▶ TASK INSTRUCTIONS:
Go through the entries, filter for the word "improvement", and copy every line that has it.

======== INFORMATION ========

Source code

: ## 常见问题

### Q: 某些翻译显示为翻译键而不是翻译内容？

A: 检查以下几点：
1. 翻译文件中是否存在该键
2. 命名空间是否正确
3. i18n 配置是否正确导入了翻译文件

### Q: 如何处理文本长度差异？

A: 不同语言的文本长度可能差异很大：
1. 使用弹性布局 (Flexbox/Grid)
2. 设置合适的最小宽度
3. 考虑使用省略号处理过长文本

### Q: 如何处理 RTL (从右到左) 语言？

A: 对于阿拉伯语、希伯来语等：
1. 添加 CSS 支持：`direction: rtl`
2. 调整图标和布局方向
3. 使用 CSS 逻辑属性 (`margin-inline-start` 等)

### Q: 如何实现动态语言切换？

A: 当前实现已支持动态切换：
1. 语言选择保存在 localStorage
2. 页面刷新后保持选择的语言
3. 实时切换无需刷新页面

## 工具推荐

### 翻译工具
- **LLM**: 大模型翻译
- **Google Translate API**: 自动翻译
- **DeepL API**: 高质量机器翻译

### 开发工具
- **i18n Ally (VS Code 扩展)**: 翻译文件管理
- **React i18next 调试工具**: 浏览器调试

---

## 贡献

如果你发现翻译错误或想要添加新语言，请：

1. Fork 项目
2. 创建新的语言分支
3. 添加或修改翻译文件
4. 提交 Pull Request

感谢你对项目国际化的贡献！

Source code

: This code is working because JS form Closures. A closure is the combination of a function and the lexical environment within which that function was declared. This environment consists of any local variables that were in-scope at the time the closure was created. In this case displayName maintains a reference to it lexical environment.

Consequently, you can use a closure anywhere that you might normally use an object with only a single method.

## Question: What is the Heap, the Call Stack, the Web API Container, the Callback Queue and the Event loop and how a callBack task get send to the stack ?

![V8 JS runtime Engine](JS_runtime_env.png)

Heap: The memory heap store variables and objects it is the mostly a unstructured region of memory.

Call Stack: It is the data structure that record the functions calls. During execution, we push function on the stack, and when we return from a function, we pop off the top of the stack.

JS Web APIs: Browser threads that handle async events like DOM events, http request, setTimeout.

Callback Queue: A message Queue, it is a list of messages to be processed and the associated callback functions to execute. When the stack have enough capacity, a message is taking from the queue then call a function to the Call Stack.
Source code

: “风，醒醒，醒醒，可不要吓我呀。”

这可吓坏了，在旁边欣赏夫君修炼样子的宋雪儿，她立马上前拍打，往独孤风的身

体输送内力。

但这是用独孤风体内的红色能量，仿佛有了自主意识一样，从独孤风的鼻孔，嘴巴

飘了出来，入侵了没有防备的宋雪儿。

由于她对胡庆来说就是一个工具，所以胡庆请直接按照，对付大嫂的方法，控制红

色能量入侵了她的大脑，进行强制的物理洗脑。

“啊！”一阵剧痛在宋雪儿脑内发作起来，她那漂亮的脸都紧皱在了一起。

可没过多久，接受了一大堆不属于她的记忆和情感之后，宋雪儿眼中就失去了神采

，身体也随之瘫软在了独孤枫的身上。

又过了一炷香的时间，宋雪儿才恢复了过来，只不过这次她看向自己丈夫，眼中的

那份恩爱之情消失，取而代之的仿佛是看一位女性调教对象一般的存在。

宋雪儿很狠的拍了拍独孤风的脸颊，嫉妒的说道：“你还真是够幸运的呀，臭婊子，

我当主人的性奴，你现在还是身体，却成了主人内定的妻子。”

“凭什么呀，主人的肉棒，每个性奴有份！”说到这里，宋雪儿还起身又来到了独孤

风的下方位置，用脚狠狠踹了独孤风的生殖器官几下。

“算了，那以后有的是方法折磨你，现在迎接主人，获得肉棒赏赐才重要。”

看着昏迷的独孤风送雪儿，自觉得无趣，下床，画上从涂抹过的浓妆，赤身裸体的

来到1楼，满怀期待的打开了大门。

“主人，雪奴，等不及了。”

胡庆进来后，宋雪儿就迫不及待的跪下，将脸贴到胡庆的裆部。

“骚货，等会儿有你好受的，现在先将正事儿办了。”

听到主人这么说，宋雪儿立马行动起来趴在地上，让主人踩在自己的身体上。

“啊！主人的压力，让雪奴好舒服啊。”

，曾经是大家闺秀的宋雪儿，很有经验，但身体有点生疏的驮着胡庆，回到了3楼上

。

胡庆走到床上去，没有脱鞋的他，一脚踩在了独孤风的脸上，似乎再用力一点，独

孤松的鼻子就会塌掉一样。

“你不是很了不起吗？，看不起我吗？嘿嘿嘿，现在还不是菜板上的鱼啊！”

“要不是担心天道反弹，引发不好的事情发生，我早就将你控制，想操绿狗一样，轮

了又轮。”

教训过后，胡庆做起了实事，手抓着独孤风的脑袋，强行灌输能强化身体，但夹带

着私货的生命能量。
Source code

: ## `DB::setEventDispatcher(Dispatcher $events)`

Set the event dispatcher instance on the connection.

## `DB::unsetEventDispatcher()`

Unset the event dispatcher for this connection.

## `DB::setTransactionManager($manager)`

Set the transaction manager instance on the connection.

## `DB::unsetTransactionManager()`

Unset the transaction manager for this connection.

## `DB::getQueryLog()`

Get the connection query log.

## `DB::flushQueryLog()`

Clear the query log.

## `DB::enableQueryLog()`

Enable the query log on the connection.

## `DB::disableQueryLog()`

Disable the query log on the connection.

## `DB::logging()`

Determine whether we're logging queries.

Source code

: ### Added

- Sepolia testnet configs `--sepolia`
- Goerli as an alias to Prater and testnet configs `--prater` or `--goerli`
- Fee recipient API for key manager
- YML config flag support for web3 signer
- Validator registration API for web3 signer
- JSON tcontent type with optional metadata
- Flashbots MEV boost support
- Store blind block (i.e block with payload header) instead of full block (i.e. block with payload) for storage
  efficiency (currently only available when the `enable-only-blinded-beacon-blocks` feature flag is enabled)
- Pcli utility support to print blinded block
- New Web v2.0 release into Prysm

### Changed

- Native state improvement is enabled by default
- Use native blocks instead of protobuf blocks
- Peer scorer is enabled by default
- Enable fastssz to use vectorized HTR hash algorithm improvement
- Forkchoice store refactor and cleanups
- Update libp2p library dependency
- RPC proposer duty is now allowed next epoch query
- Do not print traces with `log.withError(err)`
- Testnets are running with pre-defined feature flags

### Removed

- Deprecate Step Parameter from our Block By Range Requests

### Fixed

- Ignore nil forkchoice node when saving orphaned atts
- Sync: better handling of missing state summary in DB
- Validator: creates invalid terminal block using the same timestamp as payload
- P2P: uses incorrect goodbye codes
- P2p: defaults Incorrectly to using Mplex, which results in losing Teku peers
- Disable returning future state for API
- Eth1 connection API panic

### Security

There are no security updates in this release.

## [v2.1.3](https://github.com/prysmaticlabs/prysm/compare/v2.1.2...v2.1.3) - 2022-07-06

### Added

========

▶ OUTPUT FOR THIS TASK:
- Native state improvement is enabled by default
- Enable fastssz to use vectorized HTR hash algorithm improvement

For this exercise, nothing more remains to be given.